Continue Reading Below
The country’s civilian government explained its plans in a secret order to various departments on Dec. 19, three officials told Reuters, targeting two of Saeed’s charities for “takeover.”
The United States has labeled JuD and FIF “terrorist fronts” for Lashkar-e-Taiba (“Army of the Pure” or LeT), a group Saeed founded in 1987 and which Washington and India blame for the 2008 attacks in Mumbai that killed 166 people.
The move comes as tensions have grown between the U.S. and Pakistan. On New Year’s Day, U.S. President Donald Trump announced plans to withhold $255 million in foreign military aid to Pakistan, tweeting that Pakistan has “given us nothing but lies & deceit” and provided terrorists a “safe haven.”
The U.S has grown frustrated with Pakistan in recent months, with officials accusing the country of repeatedly failing to cooperate on anti-terrorism probes and harboring known terrorists.

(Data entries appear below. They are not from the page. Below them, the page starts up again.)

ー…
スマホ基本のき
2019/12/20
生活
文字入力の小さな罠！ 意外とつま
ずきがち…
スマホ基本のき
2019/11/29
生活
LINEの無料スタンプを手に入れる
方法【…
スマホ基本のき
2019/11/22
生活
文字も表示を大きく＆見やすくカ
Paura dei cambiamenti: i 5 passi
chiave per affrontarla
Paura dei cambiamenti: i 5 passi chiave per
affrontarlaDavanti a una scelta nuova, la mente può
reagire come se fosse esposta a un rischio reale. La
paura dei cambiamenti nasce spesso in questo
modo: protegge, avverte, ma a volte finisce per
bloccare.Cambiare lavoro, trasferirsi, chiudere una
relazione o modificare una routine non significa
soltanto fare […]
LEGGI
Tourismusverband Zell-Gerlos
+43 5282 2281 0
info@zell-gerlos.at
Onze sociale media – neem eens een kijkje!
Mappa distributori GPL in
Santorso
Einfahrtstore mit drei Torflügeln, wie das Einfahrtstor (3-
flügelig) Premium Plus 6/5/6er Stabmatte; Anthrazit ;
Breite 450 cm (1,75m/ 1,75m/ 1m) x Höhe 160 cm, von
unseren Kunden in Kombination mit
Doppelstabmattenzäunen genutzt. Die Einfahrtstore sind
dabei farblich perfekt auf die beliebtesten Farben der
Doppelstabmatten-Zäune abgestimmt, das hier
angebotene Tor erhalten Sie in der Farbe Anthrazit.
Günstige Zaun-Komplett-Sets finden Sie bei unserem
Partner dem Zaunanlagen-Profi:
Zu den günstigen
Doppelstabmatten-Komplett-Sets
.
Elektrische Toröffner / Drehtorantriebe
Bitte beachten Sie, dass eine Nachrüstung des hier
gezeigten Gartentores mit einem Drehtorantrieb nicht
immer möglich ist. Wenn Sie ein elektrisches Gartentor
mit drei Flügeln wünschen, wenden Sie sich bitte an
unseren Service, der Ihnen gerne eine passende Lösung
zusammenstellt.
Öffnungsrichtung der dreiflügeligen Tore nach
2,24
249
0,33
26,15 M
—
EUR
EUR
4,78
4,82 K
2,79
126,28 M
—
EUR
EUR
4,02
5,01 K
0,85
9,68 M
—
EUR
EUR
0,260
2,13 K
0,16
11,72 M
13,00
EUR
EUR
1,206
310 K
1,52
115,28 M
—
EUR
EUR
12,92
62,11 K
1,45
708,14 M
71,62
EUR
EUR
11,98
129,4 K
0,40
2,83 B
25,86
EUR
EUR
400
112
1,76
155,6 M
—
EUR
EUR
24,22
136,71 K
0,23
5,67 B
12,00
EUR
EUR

Pakistani officials have dismissed those allegations and called Trump’s recent comments “incomprehensible” and of “no importance.”
Saeed has denied being involved in the Mumbai attacks and a Pakistani court failed to convict him due to lack of evidence.
Continue Reading Below
In response to the Reuters article, JuD spokesman Yahya Mujahid said the organization will go to court against the government.

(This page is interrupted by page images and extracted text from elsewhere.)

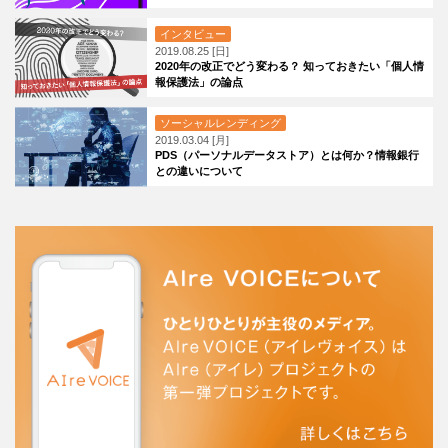
インタビュー
2019.08.25 [日]
2020年の改正でどう変わる？ 知っておきたい「個人情
報保護法」の論点
ソーシャルレンディング
2019.03.04 [月]
PDS（パーソナルデータストア）とは何か？情報銀行
との違いについて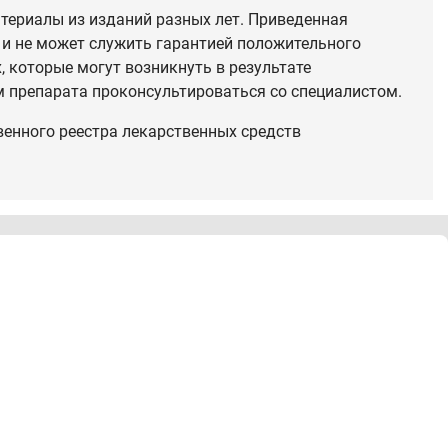
териалы из изданий разных лет. Приведенная
 и не может служить гарантией положительного
 которые могут возникнуть в результате
 препарата проконсультироваться со специалистом.
венного реестра лекарственных средств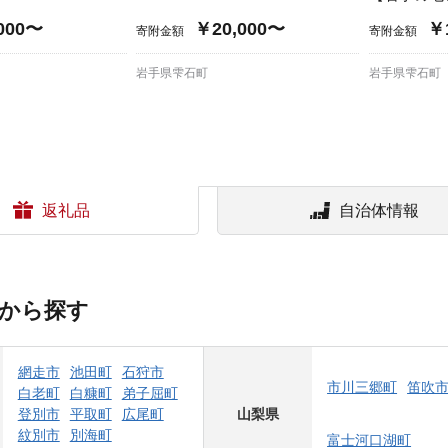
000〜
￥20,000〜
￥
寄附金額
寄附金額
岩手県雫石町
岩手県雫石町
返礼品
自治体情報
から探す
網走市
池田町
石狩市
市川三郷町
笛吹
白老町
白糠町
弟子屈町
登別市
平取町
広尾町
山梨県
紋別市
別海町
富士河口湖町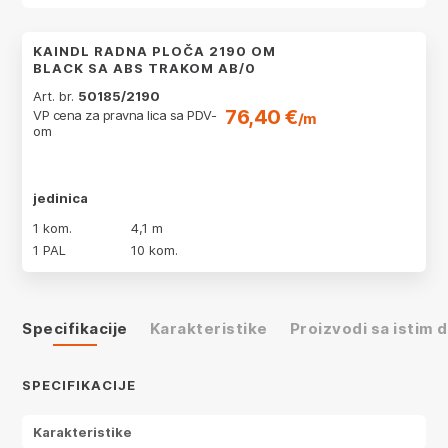
KAINDL RADNA PLOČA 2190 OM
BLACK SA ABS TRAKOM AB/0
Art. br.
50185/2190
76,40 €
VP cena za pravna lica sa PDV-
/m
om
jedinica
1 kom.
4,1 m
1 PAL
10 kom.
Specifikacije
Karakteristike
Proizvodi sa istim
SPECIFIKACIJE
Karakteristike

“We will not keep silent. We will fight a legal battle,” Mujahid said in statement to Reuters, terming the government’s move illegal.

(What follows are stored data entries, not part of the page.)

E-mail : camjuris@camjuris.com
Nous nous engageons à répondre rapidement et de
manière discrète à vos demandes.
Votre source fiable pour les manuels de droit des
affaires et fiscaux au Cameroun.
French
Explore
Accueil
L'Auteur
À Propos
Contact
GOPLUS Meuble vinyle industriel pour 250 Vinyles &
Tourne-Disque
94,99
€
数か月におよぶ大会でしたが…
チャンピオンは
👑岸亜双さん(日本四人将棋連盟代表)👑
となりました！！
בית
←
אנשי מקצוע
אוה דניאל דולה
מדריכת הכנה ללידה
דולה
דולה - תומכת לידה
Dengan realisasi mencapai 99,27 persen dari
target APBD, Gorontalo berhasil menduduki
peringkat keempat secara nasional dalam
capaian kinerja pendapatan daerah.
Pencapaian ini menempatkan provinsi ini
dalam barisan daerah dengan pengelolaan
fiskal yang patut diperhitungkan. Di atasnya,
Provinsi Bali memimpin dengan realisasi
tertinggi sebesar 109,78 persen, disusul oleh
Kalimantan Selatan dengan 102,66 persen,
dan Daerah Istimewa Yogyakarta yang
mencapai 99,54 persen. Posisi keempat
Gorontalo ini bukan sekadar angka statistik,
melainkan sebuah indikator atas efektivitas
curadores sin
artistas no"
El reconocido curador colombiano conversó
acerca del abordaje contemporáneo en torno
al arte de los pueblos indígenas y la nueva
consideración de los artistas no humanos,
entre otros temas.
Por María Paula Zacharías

Pakistan's financial regulator issued an order prohibiting all companies from giving money to Saeed, LeT, JuD and other groups named on U.N. Security Council sanctions lists.
In the capital Islamabad, the district magistrate banned proscribed organizations from “fundraising in any kind and social, political, welfare and religious activities by these groups,” according to documents reviewed by Reuters.
If the government follows through with the plan, it would mark the first time Pakistan has made a major move against Saeed’s network, which includes 300 seminaries and schools, hospitals, a publishing house and ambulance services.
The JuD and FIF alone have about 50,000 volunteers and hundreds of other paid workers, according to two counter-terrorism officials.